3798  Bitcoin / Bitcoin Discussion / Re: New site:Bitcoin address top100 on: September 20, 2013, 03:59:30 PM
List of top100 madmen.

One bitflip while making a transaction with these fat txouts and its $10 million in paper value down the drain.
3799  Bitcoin / Mining software (miners) / Re: BFGMiner 3.2.1: modular ASIC/FPGA, GBT, Strtm, RPC, Lnx/OpnWrt/PPA/W64, BE Blade on: September 20, 2013, 02:52:30 PM
BFGminer  is not really a Windows program, it is a DOS program.
It's really not. When compiled for windows it's a windows program, just one that doesn't use the GUI.
Quote
When Win x64 arrived it needed programs to be re-written into x64 not "ported across"
Only if they're not portable. This miner software was primarily developed on x86_64 and most software from the gnu/linux and related ecosystems is highly portable.
3800  Bitcoin / Armory / Re: [BOUNTY: 2.0 BTC] Message Signing in Armory on: September 20, 2013, 05:59:51 AM
The user should have no idea what's in it until they copy it into their wallet and it will spit out the message only if the signature is valid.  This is considered ideal since users have a tendency to only look for the message header and trust it without checking.  This way, they can't get the message unless they also check the signature.
uh. You realize you can't have what you want here without building a PKI, right?  I mean, you can make them push a button, but all signatures will pass (except where the attacker is incompetent).

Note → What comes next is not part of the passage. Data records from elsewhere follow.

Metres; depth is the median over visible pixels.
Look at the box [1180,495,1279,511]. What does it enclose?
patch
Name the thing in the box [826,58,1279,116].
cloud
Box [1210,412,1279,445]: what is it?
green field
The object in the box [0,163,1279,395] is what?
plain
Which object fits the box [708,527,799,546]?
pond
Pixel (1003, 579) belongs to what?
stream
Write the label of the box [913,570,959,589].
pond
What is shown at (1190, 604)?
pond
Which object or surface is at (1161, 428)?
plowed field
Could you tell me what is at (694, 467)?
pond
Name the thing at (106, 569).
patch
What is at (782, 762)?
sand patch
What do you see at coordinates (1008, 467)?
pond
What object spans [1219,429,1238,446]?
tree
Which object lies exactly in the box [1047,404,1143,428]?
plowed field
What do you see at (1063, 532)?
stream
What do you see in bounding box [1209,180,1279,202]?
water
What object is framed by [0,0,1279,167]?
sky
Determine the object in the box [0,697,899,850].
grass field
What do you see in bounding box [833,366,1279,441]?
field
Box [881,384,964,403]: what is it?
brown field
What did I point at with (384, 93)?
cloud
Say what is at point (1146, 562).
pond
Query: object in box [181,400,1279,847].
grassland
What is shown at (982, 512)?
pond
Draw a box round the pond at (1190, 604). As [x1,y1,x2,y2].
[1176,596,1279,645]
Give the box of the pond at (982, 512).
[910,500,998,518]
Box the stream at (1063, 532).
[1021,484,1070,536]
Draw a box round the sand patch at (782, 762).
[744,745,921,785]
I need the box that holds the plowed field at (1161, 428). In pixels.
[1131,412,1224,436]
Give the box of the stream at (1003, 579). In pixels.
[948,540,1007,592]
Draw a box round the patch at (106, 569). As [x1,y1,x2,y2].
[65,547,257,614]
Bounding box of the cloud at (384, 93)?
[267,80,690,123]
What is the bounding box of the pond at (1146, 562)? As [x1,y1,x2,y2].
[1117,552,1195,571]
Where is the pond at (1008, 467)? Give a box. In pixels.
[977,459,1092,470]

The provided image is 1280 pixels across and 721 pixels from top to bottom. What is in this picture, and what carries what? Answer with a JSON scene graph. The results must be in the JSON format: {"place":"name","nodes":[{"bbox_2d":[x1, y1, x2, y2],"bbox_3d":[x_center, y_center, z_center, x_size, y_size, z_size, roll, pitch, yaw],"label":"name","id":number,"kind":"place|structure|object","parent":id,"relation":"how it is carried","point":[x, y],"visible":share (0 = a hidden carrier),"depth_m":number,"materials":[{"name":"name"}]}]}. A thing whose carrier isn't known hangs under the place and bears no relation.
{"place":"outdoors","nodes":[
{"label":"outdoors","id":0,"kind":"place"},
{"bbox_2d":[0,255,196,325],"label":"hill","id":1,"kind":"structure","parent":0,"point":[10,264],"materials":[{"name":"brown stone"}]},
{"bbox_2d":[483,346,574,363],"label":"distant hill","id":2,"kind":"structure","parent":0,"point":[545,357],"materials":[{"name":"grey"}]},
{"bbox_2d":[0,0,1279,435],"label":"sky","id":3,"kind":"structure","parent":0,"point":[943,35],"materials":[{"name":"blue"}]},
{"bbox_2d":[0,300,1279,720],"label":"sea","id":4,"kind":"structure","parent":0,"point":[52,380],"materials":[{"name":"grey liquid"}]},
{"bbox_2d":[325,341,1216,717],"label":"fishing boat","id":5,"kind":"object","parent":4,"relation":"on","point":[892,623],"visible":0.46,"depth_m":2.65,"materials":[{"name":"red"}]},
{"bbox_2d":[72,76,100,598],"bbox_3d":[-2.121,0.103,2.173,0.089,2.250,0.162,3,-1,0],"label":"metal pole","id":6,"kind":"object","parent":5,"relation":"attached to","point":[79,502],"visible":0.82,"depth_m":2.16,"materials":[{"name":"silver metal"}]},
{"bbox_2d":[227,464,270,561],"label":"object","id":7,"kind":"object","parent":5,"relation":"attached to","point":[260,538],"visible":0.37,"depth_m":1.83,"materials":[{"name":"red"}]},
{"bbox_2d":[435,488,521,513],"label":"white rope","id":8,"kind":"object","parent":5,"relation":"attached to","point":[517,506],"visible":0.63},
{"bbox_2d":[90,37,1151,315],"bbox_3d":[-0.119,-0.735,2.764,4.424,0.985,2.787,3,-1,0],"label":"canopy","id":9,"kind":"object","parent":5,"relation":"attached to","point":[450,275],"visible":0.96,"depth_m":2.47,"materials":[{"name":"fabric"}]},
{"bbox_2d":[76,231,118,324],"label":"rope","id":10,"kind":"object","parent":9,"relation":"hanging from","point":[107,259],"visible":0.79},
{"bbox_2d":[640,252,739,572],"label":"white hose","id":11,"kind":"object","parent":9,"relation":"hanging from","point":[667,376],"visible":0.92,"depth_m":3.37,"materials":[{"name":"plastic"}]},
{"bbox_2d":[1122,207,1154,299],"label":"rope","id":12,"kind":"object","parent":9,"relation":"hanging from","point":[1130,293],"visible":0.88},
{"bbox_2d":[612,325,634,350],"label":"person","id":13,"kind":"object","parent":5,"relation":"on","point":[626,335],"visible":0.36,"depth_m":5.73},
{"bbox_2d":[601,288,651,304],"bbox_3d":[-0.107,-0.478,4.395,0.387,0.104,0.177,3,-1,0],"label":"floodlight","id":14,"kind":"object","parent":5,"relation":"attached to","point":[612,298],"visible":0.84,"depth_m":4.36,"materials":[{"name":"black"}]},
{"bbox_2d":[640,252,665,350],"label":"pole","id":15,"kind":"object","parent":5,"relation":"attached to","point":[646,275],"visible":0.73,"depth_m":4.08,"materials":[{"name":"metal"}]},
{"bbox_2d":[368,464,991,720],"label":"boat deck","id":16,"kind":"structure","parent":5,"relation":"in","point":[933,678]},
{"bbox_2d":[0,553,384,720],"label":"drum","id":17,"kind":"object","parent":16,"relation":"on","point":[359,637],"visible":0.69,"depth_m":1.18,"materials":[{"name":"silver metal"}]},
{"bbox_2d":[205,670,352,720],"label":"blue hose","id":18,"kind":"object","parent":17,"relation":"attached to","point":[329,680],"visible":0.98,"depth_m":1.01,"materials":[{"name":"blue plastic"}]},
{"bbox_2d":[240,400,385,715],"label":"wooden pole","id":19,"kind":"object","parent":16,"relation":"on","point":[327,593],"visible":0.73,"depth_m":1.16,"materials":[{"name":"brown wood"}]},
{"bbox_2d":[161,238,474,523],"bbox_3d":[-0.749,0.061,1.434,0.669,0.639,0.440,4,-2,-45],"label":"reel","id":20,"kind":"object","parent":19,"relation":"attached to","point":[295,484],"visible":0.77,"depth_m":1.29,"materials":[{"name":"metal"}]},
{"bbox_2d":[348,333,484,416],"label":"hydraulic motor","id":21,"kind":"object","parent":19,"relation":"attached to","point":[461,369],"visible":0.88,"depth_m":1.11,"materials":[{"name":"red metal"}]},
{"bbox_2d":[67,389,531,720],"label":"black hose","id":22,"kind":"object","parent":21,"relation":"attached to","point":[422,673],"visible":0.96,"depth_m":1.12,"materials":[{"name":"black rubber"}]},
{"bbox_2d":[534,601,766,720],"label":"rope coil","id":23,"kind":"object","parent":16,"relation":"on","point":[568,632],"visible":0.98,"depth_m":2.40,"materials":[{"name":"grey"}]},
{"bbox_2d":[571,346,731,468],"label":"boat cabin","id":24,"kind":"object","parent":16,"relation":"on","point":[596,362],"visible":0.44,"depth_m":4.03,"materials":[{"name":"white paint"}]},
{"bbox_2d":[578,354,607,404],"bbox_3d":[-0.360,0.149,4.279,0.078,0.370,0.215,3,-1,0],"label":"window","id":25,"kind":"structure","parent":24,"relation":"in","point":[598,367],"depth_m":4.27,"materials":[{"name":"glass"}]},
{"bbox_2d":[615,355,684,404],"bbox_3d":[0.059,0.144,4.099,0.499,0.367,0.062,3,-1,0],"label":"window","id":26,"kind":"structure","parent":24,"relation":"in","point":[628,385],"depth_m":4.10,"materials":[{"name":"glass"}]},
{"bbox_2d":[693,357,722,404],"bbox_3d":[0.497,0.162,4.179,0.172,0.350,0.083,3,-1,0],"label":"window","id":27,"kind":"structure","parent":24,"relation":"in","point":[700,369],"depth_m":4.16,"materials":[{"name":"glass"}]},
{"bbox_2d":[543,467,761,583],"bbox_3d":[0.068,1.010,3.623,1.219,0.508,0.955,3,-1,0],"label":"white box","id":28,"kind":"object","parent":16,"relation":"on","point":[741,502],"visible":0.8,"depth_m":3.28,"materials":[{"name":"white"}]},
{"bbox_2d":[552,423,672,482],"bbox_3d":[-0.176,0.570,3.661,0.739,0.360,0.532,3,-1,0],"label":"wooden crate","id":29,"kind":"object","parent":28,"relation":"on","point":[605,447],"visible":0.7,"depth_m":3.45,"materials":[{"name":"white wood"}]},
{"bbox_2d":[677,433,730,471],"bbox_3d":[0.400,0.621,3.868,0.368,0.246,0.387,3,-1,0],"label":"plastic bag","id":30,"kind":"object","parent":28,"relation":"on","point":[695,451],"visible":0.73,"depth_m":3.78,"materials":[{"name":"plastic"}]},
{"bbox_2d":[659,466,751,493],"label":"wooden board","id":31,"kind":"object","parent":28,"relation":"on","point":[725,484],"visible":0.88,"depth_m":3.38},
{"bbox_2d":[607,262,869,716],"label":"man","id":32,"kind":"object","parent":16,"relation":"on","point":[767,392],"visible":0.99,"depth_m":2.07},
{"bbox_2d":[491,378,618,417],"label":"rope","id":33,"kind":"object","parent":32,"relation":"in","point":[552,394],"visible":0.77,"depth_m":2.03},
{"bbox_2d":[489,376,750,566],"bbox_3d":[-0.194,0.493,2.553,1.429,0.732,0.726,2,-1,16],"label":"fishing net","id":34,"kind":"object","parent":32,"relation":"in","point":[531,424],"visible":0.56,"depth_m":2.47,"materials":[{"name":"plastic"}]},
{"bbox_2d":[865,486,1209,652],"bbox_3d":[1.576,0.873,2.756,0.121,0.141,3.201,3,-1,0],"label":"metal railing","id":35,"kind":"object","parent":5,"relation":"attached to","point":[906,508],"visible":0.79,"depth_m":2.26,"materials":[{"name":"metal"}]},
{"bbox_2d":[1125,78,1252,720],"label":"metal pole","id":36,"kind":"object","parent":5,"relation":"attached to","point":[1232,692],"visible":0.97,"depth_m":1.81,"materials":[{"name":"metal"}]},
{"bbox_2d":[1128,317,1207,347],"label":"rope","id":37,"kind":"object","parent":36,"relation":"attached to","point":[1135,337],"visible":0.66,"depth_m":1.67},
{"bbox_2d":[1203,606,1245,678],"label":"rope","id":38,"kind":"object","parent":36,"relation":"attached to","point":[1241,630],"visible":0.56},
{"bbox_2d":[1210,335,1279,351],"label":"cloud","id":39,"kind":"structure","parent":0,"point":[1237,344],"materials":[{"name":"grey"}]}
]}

The way signmessage was designed in Bitcoin you have to provide both the message you expect to be signed and the address you expect to have signed it... so that the validation passing isn't just tautological— a ritual that just fulfills itself and always returns true—, but actually means indicates that the user's inputs were consistent.

It helps if you actually understand the use-case for signmessage in Bitcoin-QT:  It's used as an authentication mechanism for services which are address based, e.g. for changing configurations settings on the eligius pool, and it was informed by a number of security exploits against openpgp based systems (e.g. some of the ripe address record databases) which allowed any user to impersonate any other user because gpg --validate would pass on all of them, but there was no way to tell it what user was actually required, so any in your keyring would pass.